7.2.    La gestion des pannes :
En cas de panne au point le plus éloigné, le retour à la palme (en portant ou en abandonnant le propulseur) va provoquer :

  • Une consommation doublée ou triplée par rapport à l’aller,
  • Un risque de narcose ou d’essoufflement dus à l’effort,
  • Une durée plus importante donc une décompression majorée.

En conséquence, le plan de plongée envisagera la panne de scooter en prévoyant du gaz supplémentaire pour un retour à la palme, du gaz supplémentaire pour la décompression et une table ou un run time appropriés.

Quelques références(à personnaliser) Vitesse Consommation
Au scooter 35 m/mn 15 l/mn
A la palme avec le scooter 15 m/mn 35 l/mn
A la palme sans le scooter 20 m/mn 25 l/mn

7.3.    La redondance :

Pour éviter efforts inutiles et paliers supplémentaires on a tout intérêt à appliquer la règle de la redondance aux scooters. Le plongeur emporte avec lui 2 scooters qui ont chacun une autonomie suffisante pour le ramener vers la sortie en cas de panne de l’autre appareil.
Les scooters chevauchés peuvent être couplés en catamaran. Ce dispositif a été utilisé par Olivier Isler dans les années 1990. Il permet de contrôler le fonctionnement des 2 appareils sans stopper l’équipage mais reste peu maniable. Avec les deux machines en marche à pleine vitesse dans une galerie un  peu sinueuse, le pilote peut facilement s’imaginer à la place de Luke Skywalker dans les dédales de l’Etoile Noire…
Le scooter de secours peut aussi être tracté en bout de longe (scooters tracteurs) ou porté à la bretelle du scaphandre comme une bouteille relais.

7.4.    L’assistance
En situation de plongée en binôme il est tout à fait possible de rentrer à deux plongeurs sur un seul scooter. Le plus souvent le plongeur assisté s’accroche au scaphandre du pilote. Il doit être particulièrement attentif aux abaissements de plafond (surtout si le pilote est un tant soit peu joueur). La vitesse et l’autonomie seront forcément moindres en raison de l’effort supplémentaire demandé au moteur.

8.    PERSPECTIVES

Les scooters sont des outils d’exploration indispensables aux plongeurs souterrains.
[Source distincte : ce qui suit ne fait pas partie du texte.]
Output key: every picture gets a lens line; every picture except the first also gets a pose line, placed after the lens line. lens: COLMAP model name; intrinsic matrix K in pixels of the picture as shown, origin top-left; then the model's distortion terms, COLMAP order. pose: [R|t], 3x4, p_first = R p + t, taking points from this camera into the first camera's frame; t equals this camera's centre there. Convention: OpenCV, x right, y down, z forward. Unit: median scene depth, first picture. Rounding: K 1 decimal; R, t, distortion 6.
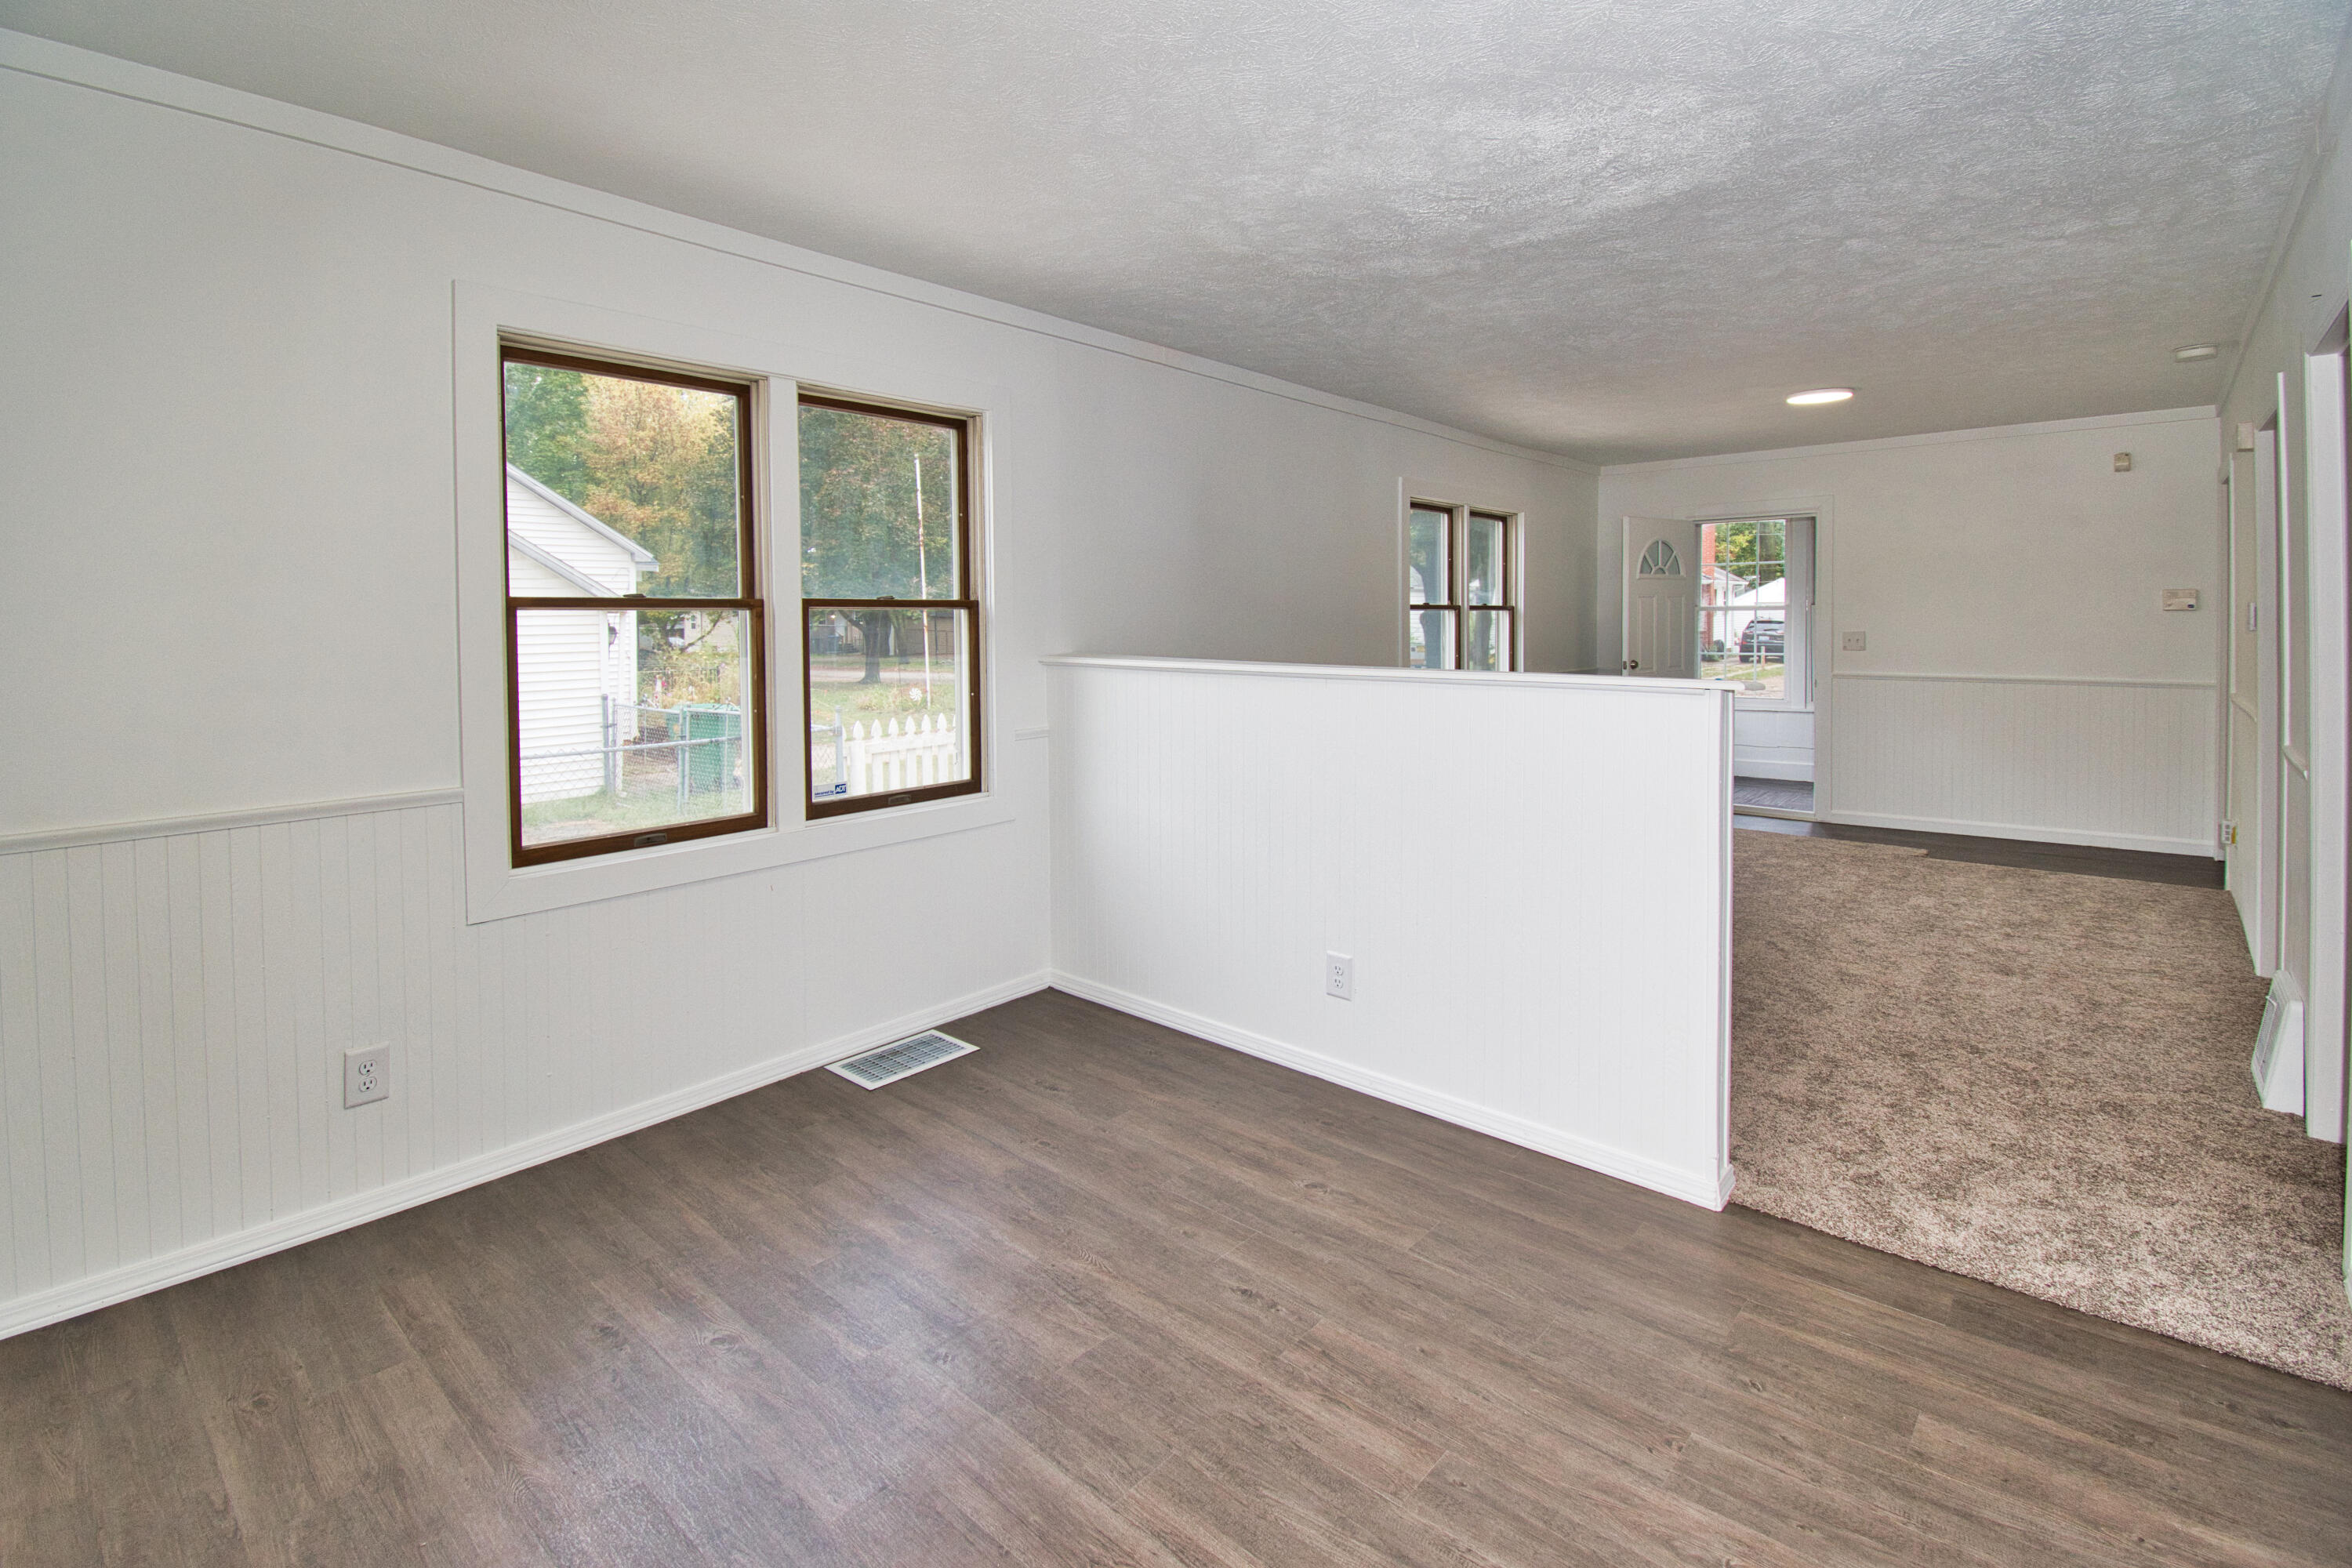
lens RADIAL K [[1042.9, 0, 1186.4], [0, 1042.9, 771.8], [0, 0, 1]] dist [0.004076, -0.001848]
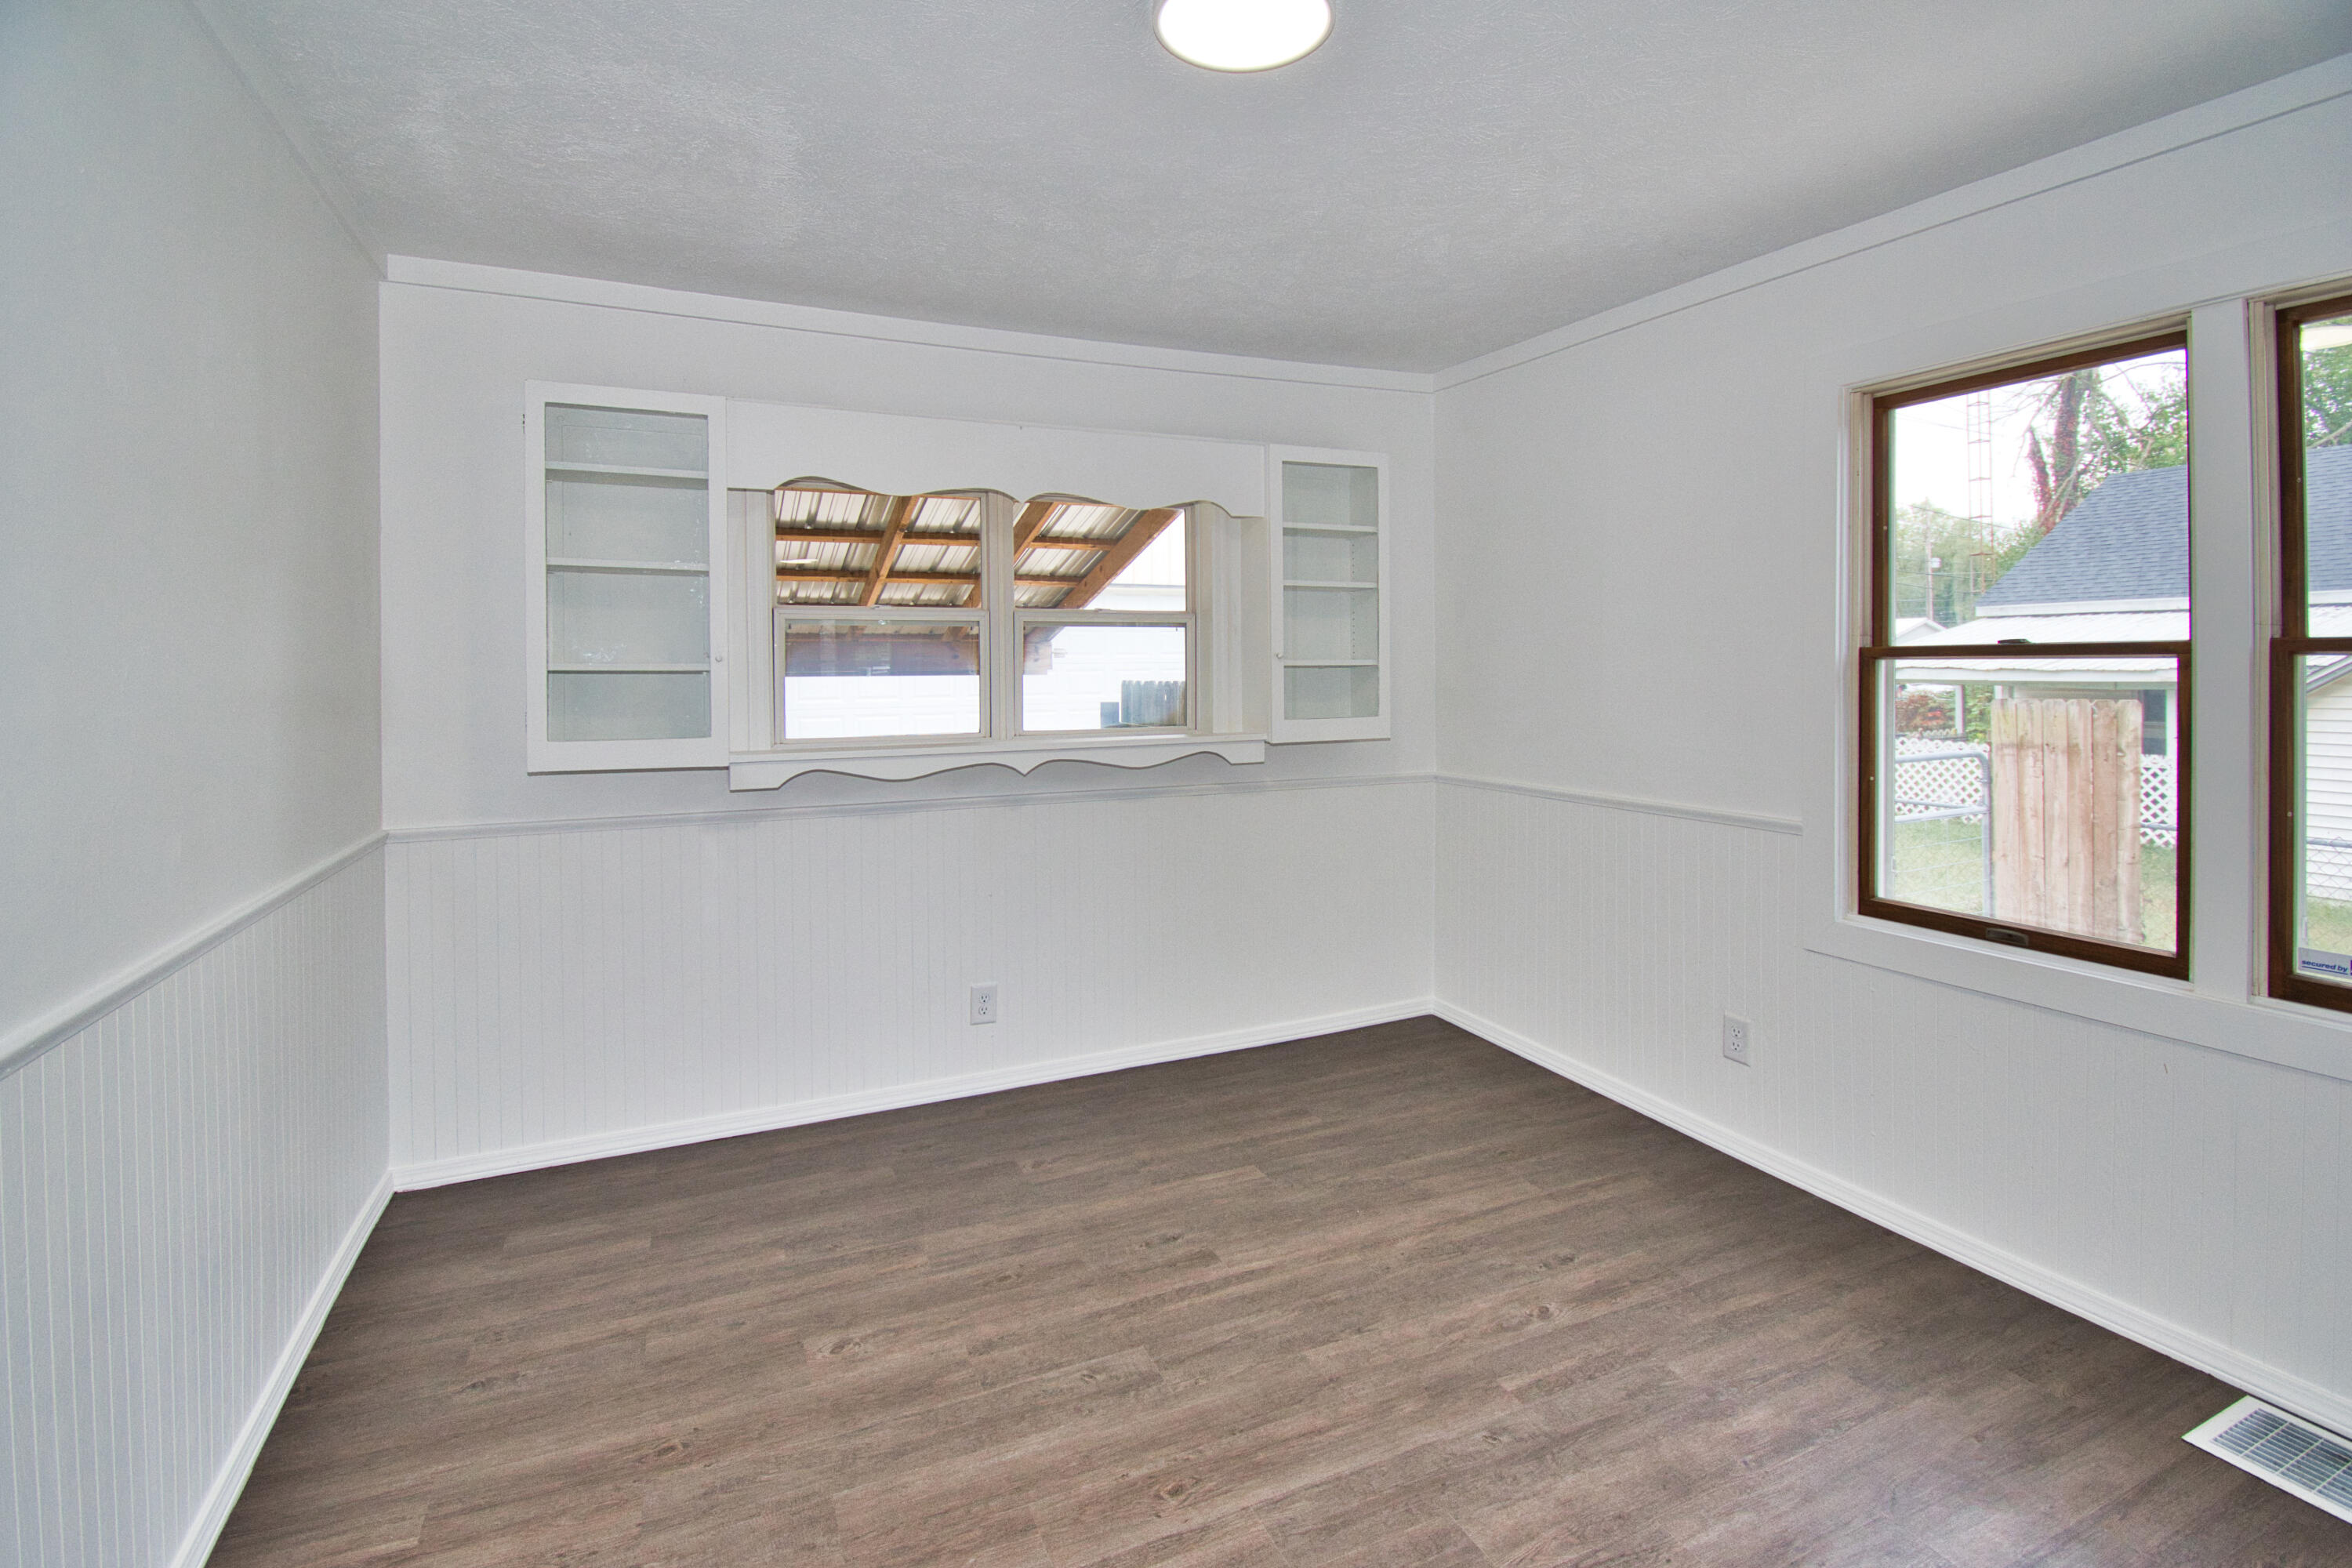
lens RADIAL K [[1042.9, 0, 1164.7], [0, 1042.9, 768.3], [0, 0, 1]] dist [0.004076, -0.001848]
pose [[-0.399597, 0.095501, -0.911703, 0.590896], [-0.115502, 0.981387, 0.153424, -0.136579], [0.909385, 0.166612, -0.381129, 0.812979]]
Associés aux recycleurs ils portent très loin et très profond les capacités d’investigation du sous-sol noyé. L’augmentation du nombre de plongeurs teks et souterrains a permis aux fabricants de développer un marché et d’industrialiser la production de machines fiables et performantes à des prix encore assez élevés (autour de 4 000 €) mais abordables au niveau associatif. C’est important car nous avons vu que des plongées engagées ne peuvent s’envisager qu’avec une redondance de scooters.